Former Israeli Prime Minister Ehud Barak, center, speaks with US soldiers in 2012 in Beit Ezra, Israel.
Toka, a cyber defense startup with backing from the likes of Andreessen Horowitz and the venture capital arm of Dell, launches today under the guidance of leaders including former Israeli Prime Minister Ehud Barak.

The founding team, based in Tel Aviv, is packed with a combination of Israeli defense leaders and tech veterans. Barak, who was the nation's prime minister from 1999 to 2001, also served as Israel's minister of defense from 2008 to 2013. Toka's other founders include retired Brigadier General and former Chief of Israel Defense Forces cyber staff Yaron Rosen; Alon Kantor, former vice president of Check Point; and Kfir Waldman, former CEO of cyber and mobile companies Kayhut and Go Arc. Waldman is serving as Toka's chief executive.

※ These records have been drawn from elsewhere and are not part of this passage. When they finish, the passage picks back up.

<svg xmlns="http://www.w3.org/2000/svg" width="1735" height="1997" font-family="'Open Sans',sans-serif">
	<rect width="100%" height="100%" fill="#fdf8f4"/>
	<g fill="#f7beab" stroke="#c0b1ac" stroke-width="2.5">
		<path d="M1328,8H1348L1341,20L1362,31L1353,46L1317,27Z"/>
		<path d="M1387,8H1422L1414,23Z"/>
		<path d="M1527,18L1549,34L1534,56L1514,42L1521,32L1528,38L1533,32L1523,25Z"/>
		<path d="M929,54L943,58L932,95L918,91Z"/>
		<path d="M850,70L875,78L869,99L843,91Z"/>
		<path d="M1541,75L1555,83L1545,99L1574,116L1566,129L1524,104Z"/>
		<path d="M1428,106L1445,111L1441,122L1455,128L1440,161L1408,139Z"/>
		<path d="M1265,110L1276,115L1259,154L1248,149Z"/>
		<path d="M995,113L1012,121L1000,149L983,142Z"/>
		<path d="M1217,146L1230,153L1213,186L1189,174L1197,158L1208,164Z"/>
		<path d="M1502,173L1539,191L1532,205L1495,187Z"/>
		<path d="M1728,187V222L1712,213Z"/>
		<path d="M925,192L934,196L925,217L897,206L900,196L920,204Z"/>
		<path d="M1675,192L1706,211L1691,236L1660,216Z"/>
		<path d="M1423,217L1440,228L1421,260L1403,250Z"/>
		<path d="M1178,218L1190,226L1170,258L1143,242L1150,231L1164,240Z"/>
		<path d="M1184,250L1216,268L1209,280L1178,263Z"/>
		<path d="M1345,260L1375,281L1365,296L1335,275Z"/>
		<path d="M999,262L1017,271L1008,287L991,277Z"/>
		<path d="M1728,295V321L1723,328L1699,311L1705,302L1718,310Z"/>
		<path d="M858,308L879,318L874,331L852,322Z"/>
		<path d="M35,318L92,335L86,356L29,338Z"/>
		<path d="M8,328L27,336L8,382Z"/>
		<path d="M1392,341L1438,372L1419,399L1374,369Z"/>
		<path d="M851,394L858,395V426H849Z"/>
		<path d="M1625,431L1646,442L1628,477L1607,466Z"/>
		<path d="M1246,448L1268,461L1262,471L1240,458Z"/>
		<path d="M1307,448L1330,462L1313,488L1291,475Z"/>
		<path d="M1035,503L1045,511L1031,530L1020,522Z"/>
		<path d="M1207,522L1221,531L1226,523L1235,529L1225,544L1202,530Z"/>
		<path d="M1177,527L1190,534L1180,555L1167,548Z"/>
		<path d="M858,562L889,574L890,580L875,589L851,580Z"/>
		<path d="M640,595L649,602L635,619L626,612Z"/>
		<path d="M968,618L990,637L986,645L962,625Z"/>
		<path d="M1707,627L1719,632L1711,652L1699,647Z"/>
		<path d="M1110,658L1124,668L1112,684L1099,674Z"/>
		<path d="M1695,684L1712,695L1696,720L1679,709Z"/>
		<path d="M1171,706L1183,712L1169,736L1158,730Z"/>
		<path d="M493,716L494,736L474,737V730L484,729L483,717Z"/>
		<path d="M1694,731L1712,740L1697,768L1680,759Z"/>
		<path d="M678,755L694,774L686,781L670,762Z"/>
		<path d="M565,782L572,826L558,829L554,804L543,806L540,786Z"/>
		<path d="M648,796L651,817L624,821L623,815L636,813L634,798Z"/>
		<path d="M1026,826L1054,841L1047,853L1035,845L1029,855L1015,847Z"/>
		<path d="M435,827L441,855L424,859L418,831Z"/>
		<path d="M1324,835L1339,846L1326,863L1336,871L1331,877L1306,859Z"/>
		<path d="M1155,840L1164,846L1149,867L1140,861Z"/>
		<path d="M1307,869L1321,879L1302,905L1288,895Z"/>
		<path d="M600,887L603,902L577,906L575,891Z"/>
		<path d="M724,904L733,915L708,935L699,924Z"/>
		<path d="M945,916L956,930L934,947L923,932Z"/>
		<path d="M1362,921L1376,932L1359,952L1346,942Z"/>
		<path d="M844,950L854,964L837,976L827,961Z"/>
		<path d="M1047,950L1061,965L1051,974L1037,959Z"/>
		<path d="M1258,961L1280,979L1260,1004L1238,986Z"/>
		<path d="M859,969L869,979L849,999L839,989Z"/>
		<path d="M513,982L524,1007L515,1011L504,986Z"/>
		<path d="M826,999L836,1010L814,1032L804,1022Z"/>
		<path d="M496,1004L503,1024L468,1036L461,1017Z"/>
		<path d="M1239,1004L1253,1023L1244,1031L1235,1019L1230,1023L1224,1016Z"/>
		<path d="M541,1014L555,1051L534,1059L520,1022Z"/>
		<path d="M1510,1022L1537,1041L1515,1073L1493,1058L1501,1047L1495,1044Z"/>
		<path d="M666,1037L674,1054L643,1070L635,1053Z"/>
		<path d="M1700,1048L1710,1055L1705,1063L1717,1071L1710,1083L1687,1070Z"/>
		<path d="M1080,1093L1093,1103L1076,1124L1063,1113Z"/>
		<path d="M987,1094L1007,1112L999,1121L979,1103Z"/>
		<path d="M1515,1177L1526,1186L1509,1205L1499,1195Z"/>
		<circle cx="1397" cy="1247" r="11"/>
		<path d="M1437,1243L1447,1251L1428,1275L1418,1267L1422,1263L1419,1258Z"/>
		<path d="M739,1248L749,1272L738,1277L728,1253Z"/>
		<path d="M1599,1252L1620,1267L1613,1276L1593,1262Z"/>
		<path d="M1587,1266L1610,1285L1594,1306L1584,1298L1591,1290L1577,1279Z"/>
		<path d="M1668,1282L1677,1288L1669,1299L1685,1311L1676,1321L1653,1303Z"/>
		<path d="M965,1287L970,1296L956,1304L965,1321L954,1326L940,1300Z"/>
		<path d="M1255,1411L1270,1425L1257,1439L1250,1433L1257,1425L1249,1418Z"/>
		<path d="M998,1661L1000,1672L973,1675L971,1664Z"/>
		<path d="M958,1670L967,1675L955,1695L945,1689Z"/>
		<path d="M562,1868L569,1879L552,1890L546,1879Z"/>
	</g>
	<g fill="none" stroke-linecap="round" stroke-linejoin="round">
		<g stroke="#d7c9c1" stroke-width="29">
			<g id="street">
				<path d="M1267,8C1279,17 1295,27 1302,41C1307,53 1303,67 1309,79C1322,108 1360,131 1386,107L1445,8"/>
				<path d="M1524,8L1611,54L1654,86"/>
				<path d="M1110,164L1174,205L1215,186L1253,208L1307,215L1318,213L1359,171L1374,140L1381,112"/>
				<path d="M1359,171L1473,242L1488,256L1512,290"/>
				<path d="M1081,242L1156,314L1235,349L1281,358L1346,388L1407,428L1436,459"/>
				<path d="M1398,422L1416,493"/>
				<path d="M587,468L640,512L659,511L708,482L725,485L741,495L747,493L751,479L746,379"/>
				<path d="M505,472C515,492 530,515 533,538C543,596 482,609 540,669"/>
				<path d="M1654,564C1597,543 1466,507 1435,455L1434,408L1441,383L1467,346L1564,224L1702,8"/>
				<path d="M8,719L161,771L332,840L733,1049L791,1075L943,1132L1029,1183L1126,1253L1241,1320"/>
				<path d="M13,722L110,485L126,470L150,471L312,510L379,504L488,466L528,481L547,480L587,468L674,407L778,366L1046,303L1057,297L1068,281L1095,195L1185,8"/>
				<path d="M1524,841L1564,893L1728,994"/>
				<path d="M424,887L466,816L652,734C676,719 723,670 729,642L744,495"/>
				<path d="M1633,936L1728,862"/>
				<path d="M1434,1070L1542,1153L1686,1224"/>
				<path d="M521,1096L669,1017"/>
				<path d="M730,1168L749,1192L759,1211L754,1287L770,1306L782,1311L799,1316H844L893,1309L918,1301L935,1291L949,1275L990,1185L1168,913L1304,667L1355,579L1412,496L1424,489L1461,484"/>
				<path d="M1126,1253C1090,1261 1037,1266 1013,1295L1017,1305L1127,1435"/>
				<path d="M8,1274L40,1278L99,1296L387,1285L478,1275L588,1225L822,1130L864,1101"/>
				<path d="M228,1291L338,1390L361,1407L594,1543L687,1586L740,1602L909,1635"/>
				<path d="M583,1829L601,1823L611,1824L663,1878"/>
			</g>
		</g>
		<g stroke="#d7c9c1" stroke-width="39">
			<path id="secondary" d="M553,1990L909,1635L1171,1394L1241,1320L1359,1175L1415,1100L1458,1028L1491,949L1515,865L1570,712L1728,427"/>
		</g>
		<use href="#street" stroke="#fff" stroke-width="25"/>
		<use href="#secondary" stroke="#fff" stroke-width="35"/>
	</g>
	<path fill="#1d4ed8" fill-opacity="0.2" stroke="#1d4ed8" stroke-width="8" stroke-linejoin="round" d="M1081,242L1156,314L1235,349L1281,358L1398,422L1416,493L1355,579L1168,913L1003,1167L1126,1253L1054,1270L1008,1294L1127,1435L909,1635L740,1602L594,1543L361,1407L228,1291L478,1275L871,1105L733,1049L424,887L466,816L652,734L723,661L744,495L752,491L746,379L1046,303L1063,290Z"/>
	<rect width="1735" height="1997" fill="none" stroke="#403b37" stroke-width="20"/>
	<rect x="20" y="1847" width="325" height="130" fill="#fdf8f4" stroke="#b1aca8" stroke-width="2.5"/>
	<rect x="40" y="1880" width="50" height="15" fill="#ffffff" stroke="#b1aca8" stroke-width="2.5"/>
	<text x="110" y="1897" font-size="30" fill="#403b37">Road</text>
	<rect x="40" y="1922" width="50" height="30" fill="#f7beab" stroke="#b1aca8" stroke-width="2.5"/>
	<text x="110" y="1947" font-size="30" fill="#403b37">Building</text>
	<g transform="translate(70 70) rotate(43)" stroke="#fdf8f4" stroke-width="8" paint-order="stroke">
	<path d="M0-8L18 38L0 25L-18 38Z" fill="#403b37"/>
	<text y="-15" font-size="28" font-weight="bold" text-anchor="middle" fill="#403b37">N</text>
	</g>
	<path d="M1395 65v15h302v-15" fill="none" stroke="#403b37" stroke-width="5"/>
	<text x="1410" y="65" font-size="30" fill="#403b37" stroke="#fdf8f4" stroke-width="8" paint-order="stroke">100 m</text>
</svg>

While the other founders joined together about a year ago to develop Toka, Barak came on board only recently. Most of his career has been in politics, though he has dabbled in venture investing, most recently throwing support behind emergency services app Carbyne (fka Reporty), per TechCrunch, and Israeli security company GuardiCore. He has also been active in the private equity industry as a partner at Tamir Fishman Group, as well as SCP Partners. Barak also serves as an advisor to several US- and UK-based hedge funds, per a press release.

Toka, which will partner with government, law and security agencies to help them build out or establish capacity-building cyber defense systems with an initial focus on IoT, has closed a $12.5 million seed round with participation from the aforementioned investors as well as Entrée Capital, Launch Capital, and Ray Rothrock, CEO of the VC-backed cyber analytics company RedSeal. 'The Air Force is a startup' Co-founder Yaron Rosen, a former Air Force Pilot with 32 years experience in the IDF, was the lead architect of all the cyber activities in Israel's armed forces. He officially retired from the IDF just last month.

"I'm not the vacation type," Rosen (pictured) told PitchBook, referring to his brisk transition from the military to the private sector. To many, going from a decades-long career in the military to running a VC-backed startup may seem unrelated, but he believes the two aren't as different as they seem.

"The one biggest thing I found is that when you go into a room, it's not very clear who is responsible," Rosen said of the switch to the private capital markets. "It's not that you have the ranks on your shoulders and you know who is responsible."

The rest, he said, is just adjusting to business jargon.

"The Air Force is a startup, and cyberspace is a startup," Rosen said. "The Israeli Air Force has a very developed startup culture, so I didn't find it very new to me. The Air Force heritage is innovation, tackling problems—you have difficult problems that change all the time—and the other side is business intelligence. It's really very similar."

Cybersecurity in Israel continues to boom. Last year, startups in that space raised $194 million in venture capital funding, per the PitchBook Platform. So far this year, they've already pulled in $200 million, establishing a near-decade high just six months into 2018.

Since the beginning of 2010, cyber startups have brought in just over 6% of all VC funding for Israeli companies. Other industries, such as Big Data, life sciences and cleantech, brought in roughly the same portion of capital and are among Israel's leading business sectors.

Rosen says the country's success in the cybersecurity realm is because of Israel's trifecta: the military, its universities and a thriving startup ecosystem dubbed Silicon Wadi.

"It's a perfect storm for innovation ... that enables Israel to be one step ahead."